**Quoted text**
<<<<

# Maria Yasin
## GPX Data Webscraping Project

In [4]:
#import essential libraries
import pandas as pd
import numpy as np
from bs4 import BeautifulSoup as bs
import re
import os
import requests
import gpxpy
import gpxpy.gpx

### Web Scraping

In [5]:
#Extract the hyperlinks for the GPX files using BeautifulSoup
url = 'http://mlg.ucd.ie/modules/python/EVdata'
reqs = requests.get(url)
soup = bs(reqs.text)

#Putting urls in a list
urls = []
for link in soup.find_all('a'):
    urls.append(url + '/' + link.get('href'))
type(urls)

list

In [6]:
urls

['http://mlg.ucd.ie/modules/python/EVdata/ev1.html',
 'http://mlg.ucd.ie/modules/python/EVdata/ev2.html',
 'http://mlg.ucd.ie/modules/python/EVdata/ev3.html',
 'http://mlg.ucd.ie/modules/python/EVdata/ev4.html',
 'http://mlg.ucd.ie/modules/python/EVdata/ev5.html',
 'http://mlg.ucd.ie/modules/python/EVdata/ev6.html',
 'http://mlg.ucd.ie/modules/python/EVdata/ev7.html',
 'http://mlg.ucd.ie/modules/python/EVdata/ev8.html',
 'http://mlg.ucd.ie/modules/python/EVdata/ev9.html',
 'http://mlg.ucd.ie/modules/python/EVdata/ev10.html',
 'http://mlg.ucd.ie/modules/python/EVdata/ev11.html',
 'http://mlg.ucd.ie/modules/python/EVdata/ev12.html',
 'http://mlg.ucd.ie/modules/python/EVdata/ev13.html',
 'http://mlg.ucd.ie/modules/python/EVdata/ev14.html',
 'http://mlg.ucd.ie/modules/python/EVdata/ev15.html',
 'http://mlg.ucd.ie/modules/python/EVdata/ev17.html',
 'http://mlg.ucd.ie/modules/python/EVdata/ev19.html']

In [7]:
#Downloading gpx files to a folder within the directory
URL= 'http://mlg.ucd.ie/modules/python/EVdata/' 
directory_name = '\Python_Assignment2'
order = r'[0-9]?[0-9][.]'
os.mkdir('Python_Assignment2')

>>>>

**Source material**
<<<<

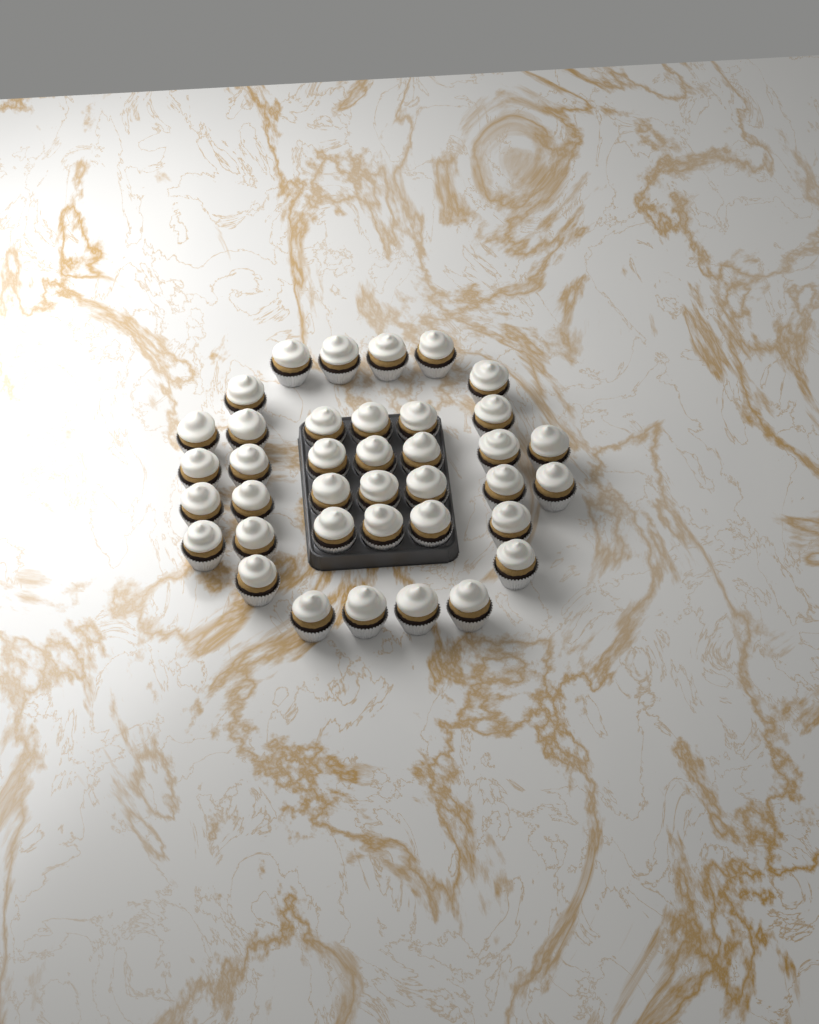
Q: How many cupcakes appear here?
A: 38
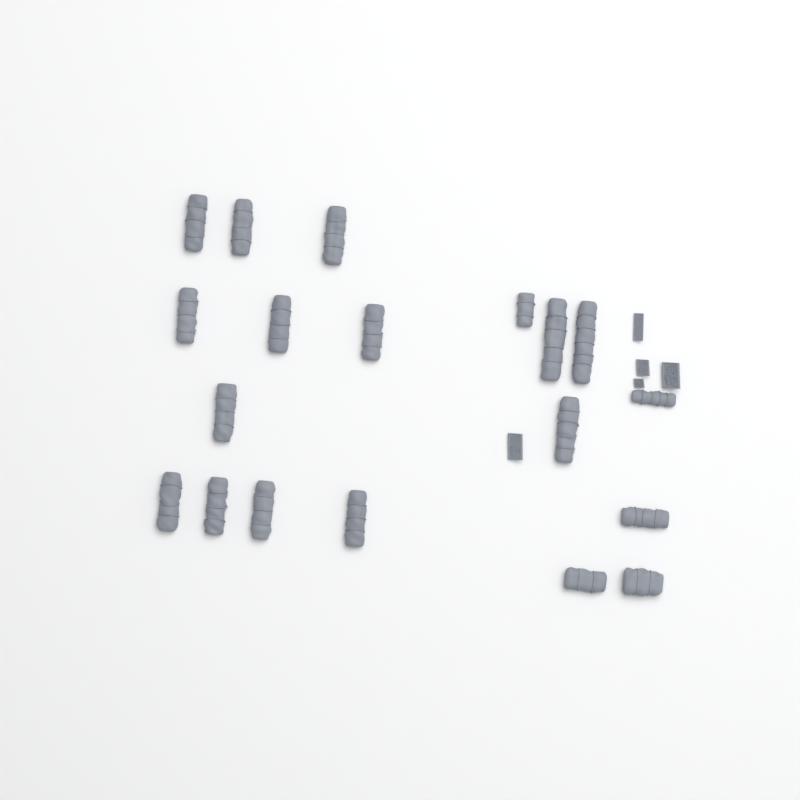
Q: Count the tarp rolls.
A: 19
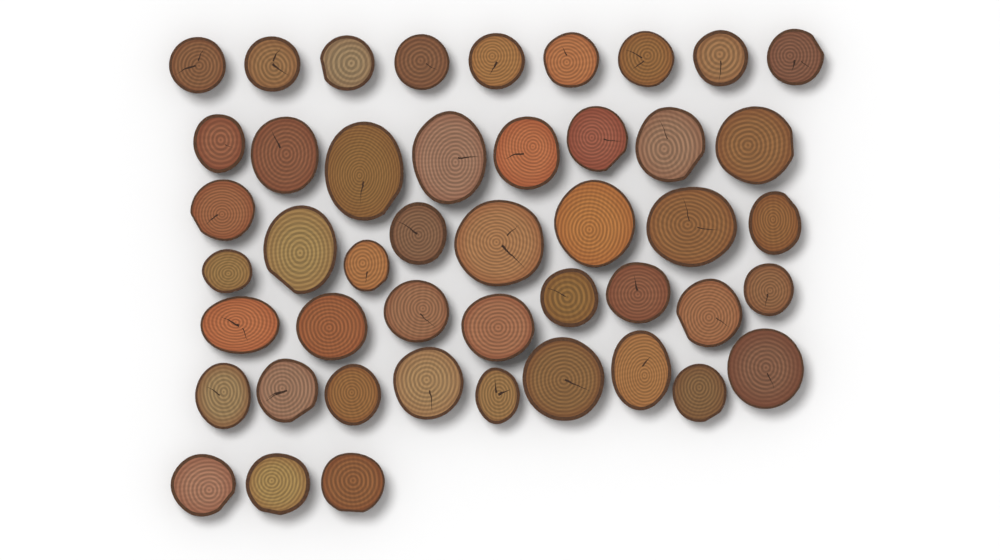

>>>>

**Directions for this task**
Name every module that the import statements in the GPX web-scraping notebook bring in, in the order they appear.

**Exercise result**
pandas, numpy, bs4, re, os, requests, gpxpy, gpxpy.gpx